Materials are a designer's paint and canvas–and for the most part, they've remained pretty static in recent decades. But over the past few years, and in 2017 in particular, we saw new advances in material science that gave creators plenty of exciting toys to play with, from brand new colors and types of inks to new ways of reusing older materials. Here are six of the most innovative.
Super Black Paint From Car Exhaust
MIT Media Lab alum Anirudh Sharma invented a device that attaches to the exhaust pipe of vehicles to capture soot before it reaches the air. That's great for the environment–but it turns out it's also good for artists. Sharma and his colleagues found a way to transform this soot into black paint, and after years of research they released a series of inks, pens, and artist paints made of the material this year. Each pen's ink contains about 45 minutes of car exhaust–air pollution that was prevented from reaching people's lungs and can instead be turned into art.

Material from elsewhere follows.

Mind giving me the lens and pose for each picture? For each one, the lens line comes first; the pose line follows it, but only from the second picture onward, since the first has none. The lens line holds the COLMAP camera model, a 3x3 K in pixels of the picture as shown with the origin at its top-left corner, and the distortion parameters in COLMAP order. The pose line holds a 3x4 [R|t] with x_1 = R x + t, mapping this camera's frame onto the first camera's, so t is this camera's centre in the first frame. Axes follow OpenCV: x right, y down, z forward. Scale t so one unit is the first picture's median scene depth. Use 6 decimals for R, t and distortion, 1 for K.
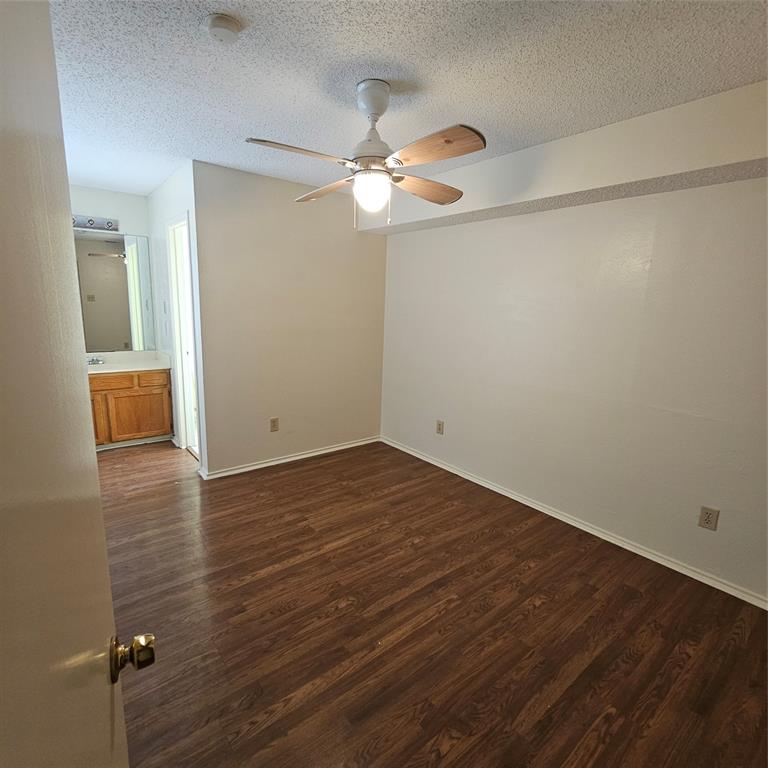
lens RADIAL K [[421.7, 0, 385.7], [0, 421.7, 385.3], [0, 0, 1]] dist [-0.001326, 0.000844]
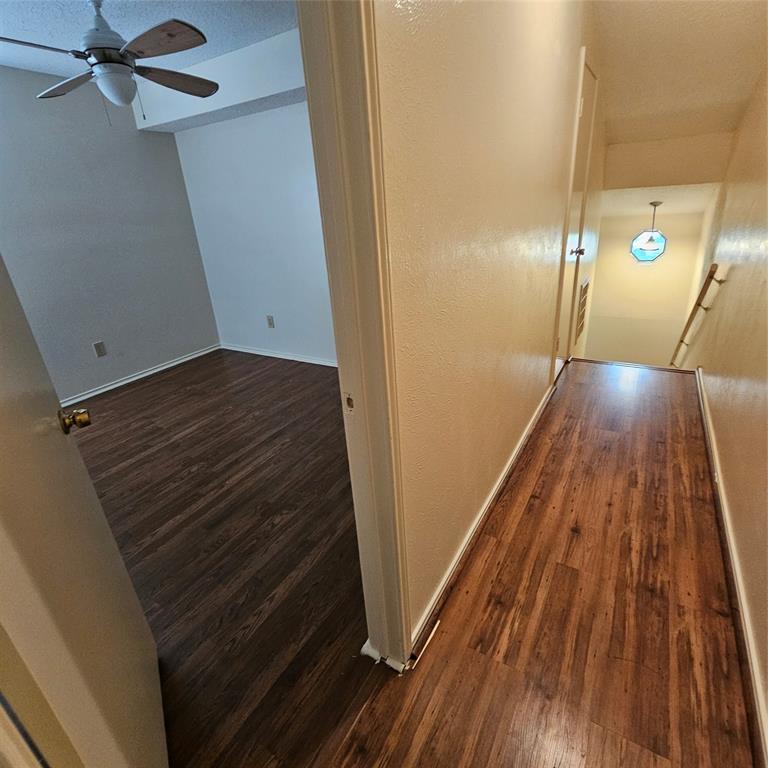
lens RADIAL K [[421.7, 0, 382.5], [0, 421.7, 380.6], [0, 0, 1]] dist [-0.001326, 0.000844]
pose [[0.937178, -0.213158, 0.276153, 0.100710], [0.155341, 0.963788, 0.216752, 0.082771], [-0.312355, -0.160237, 0.936354, -0.207966]]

The First 3D-Printed Floor
The Dutch company Aectual uses giant 3D-printing robots to lay down a super-durable recycled bio-plastic material across huge surfaces. Once a design is created, the cracks are filled in with terrazzo, a mix of recycled chips and a binding material. In 2017, it created custom floors for the clothing company Loft's flagship store in Tokyo, and then moved on to the floors for the Schiphol Airport in Amsterdam.

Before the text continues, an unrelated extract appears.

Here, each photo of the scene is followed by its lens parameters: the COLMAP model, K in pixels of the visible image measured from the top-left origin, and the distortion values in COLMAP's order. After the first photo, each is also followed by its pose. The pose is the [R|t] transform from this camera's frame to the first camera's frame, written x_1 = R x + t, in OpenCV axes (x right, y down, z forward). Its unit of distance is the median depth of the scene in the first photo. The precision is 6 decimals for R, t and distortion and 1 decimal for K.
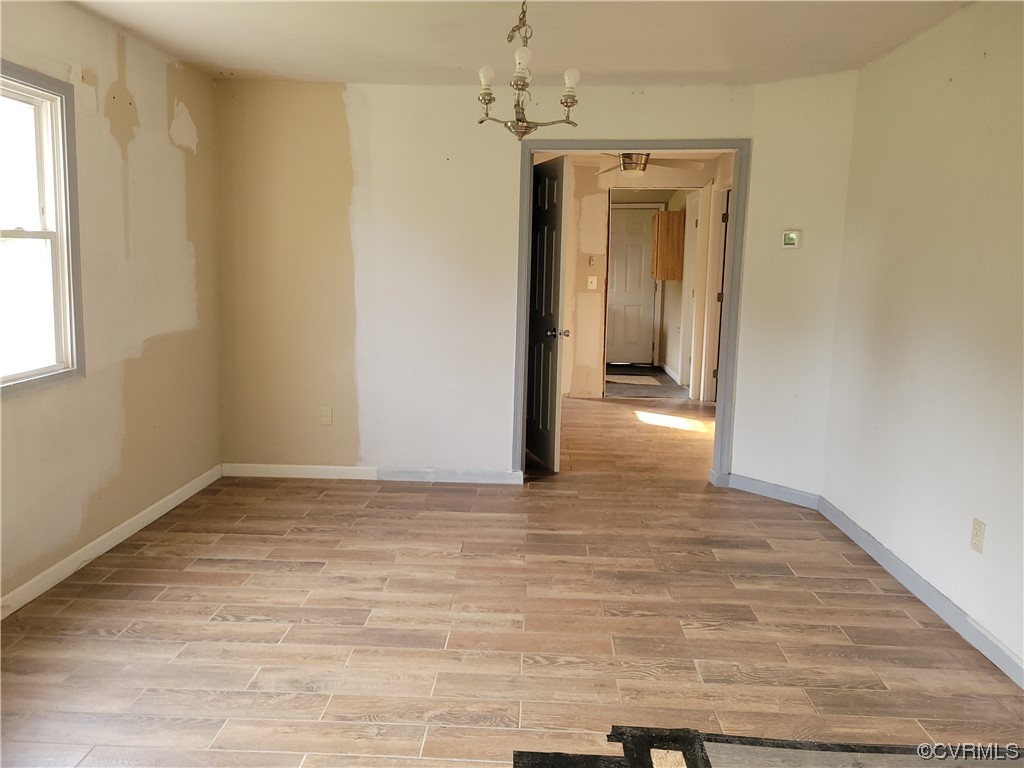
lens RADIAL K [[816.7, 0, 510.3], [0, 816.7, 381.9], [0, 0, 1]] dist [0.000361, 0.000603]
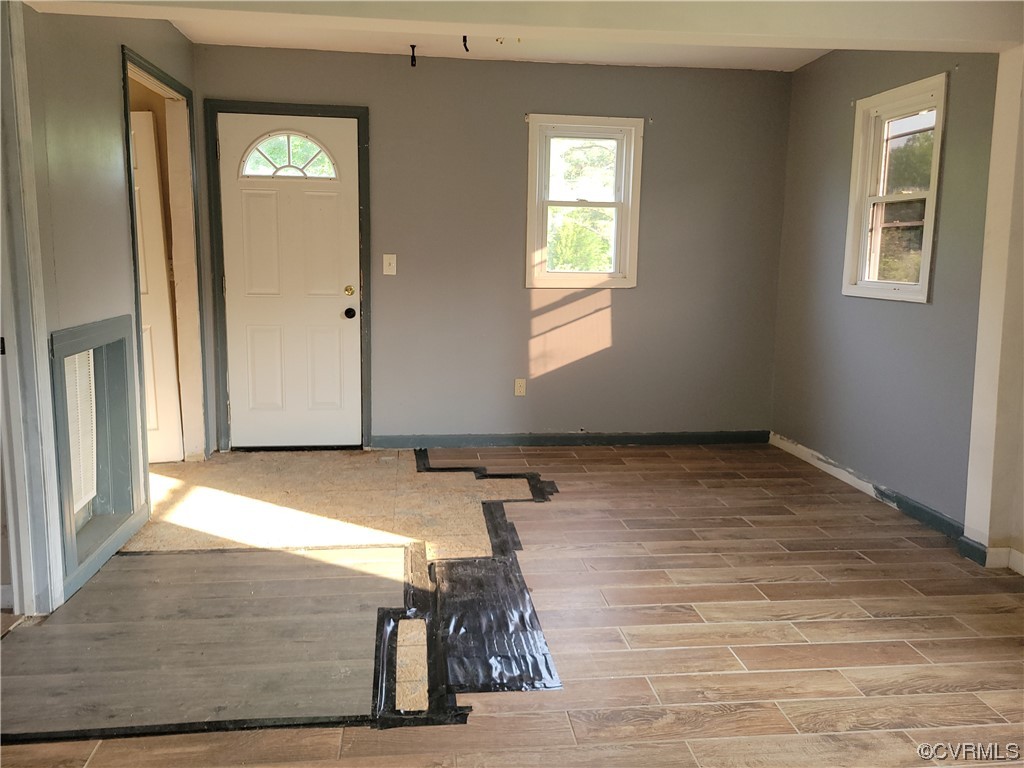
lens RADIAL K [[816.7, 0, 511.6], [0, 816.7, 380.9], [0, 0, 1]] dist [0.000361, 0.000603]
pose [[-0.987603, -0.001978, -0.156962, 0.216779], [-0.047508, 0.956794, 0.286860, -0.198127], [0.149613, 0.290760, -0.945026, 1.741249]]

[Photo: Melanie Gonick/Mit]
The Perfect Material For Building In Space
Graphene–a two-dimensional form of carbon–has long been considered a miracle material because it's so strong. This year, scientists at MIT found a way to turn this ultra-thin material into three-dimensional structures that are 10 times stronger than steel and only 5% as dense. The breakthrough material takes scientists one step closer to the sci-fi dream of building a space elevator. And in the meantime, it can also help reduce the amount of steel needed in infrastructure back on Earth.